My concern is with the actual JS SDK API. They shifted from a dirt-simple, chained methods API to a setup where you have to create class instances for everything (including creating config). To make it possible, they also had to shift to a naming scheme for each class that just makes the code unnecessarily clunky.

E.g., it used to look like this:

// This was callback-based but could have easily been wrapped with promises.

s3.putObject({ option: 'blah' }, () => {});

Now it looks like this:

import { S3Client, PutObjectCommand } from "@aws-sdk/client-s3";

const client = new S3Client({ option: 'blah' });

const command = new PutObjectCommand({ option: 'blah' });

const response = await client.send(command);

---

It's improved now, but when this first dropped for 6-12 months the docs were just TypeScript auto-generated docs that were a nightmare to decipher (and a lot of stuff didn't even have examples, so you had to guess).
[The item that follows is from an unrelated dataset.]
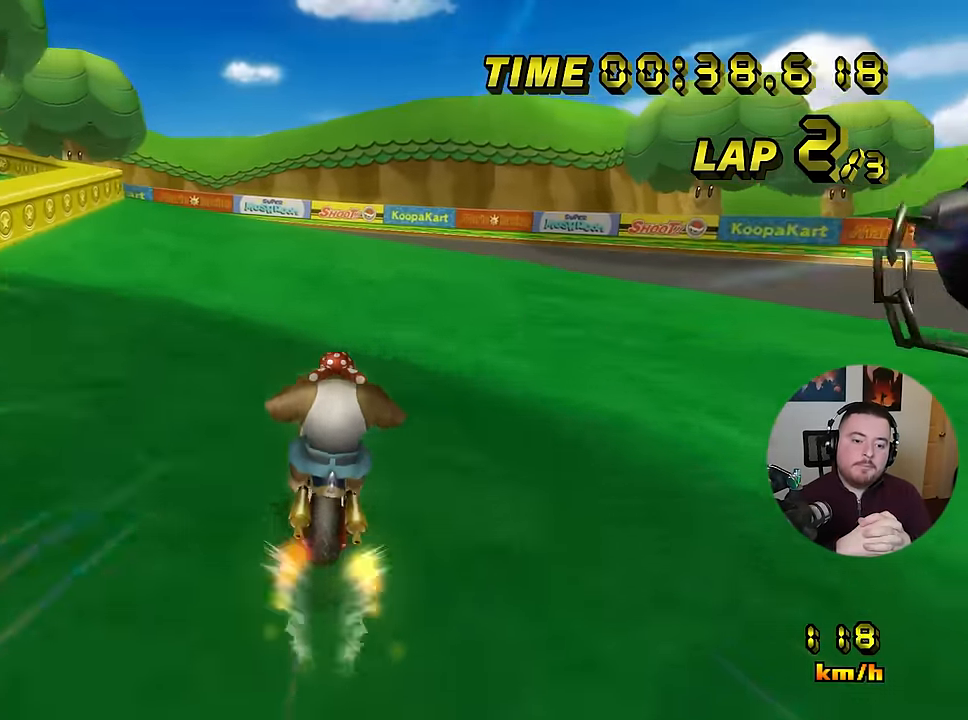
{"buttons": ["A", "R1"], "left_stick": "left", "events": [[116, "R1", "down"], [116, "left_stick", "left"]]}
As for a "why this approach," it looks like they were trying to reduce the footprint of the SDK as a whole by breaking it into individual packages (smart) but instead of just keeping a simple API, they added all of this extra class instantiation and a funky client.send() pattern.

The ideal would be something simple like this:

import s3 from '@aws/s3';

await s3.putObject({ bucket: 'my-bucket', body: '<Some Binary>', key: 'my_file.jpg', });

Or even better:

import s3 from '@aws/s3';

await s3.buckets.post({ name: 'my-bucket', region: 'us-east-2', });

await s3.objects.put({ bucket: 'my-bucket', body: '<Some Binary>', key: 'my_file.jpg', });

Why I prefer the above: it's predictable and obvious. You have a structure of <library>.<resource>.<method> which can cleanly map to HTTP methods/API endpoints. You could even (easily) have aliases for methods like s3.buckets.create() or s3.objects.upload() that just map to the canonical function.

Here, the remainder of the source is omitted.